◆ **YOUR GOAL**
State how many lines of the records below contain the string "Everısıng", treating uppercase and lowercase letters as distinct, and reply with the number alone.

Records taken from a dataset

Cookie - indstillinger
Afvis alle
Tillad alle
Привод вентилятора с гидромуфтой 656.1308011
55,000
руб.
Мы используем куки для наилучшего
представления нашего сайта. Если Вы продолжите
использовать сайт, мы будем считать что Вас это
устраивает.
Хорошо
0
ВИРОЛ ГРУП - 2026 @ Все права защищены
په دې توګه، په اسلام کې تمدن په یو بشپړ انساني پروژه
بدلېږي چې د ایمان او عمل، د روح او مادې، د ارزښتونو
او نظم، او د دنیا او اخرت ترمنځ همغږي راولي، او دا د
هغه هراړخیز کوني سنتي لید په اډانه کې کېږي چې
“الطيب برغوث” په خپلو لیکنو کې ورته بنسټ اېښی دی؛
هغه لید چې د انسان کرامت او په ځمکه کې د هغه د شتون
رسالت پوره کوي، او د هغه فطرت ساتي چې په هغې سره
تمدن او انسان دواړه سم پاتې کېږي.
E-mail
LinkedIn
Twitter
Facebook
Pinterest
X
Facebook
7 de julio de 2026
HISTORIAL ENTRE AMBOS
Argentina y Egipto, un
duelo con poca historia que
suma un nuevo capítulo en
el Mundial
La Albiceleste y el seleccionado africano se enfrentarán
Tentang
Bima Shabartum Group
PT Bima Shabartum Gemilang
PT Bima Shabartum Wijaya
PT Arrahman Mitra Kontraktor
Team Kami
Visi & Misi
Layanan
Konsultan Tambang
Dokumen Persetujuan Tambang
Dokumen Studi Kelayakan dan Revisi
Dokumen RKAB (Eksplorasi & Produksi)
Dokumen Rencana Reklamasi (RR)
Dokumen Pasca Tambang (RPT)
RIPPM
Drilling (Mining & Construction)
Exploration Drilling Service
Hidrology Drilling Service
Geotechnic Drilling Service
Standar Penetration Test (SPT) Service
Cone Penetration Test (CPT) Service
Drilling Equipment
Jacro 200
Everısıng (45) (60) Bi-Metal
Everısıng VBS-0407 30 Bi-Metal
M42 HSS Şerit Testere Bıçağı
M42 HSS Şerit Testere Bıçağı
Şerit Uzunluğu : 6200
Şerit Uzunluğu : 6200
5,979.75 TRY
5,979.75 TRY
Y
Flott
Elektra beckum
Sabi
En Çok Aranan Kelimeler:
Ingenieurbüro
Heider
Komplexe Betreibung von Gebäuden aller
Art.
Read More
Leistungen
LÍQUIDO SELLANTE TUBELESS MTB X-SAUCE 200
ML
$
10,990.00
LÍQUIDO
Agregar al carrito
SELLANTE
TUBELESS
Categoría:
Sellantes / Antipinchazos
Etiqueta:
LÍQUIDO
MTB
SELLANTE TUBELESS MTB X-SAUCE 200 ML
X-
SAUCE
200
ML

◆ **ANSWER SECTION**
2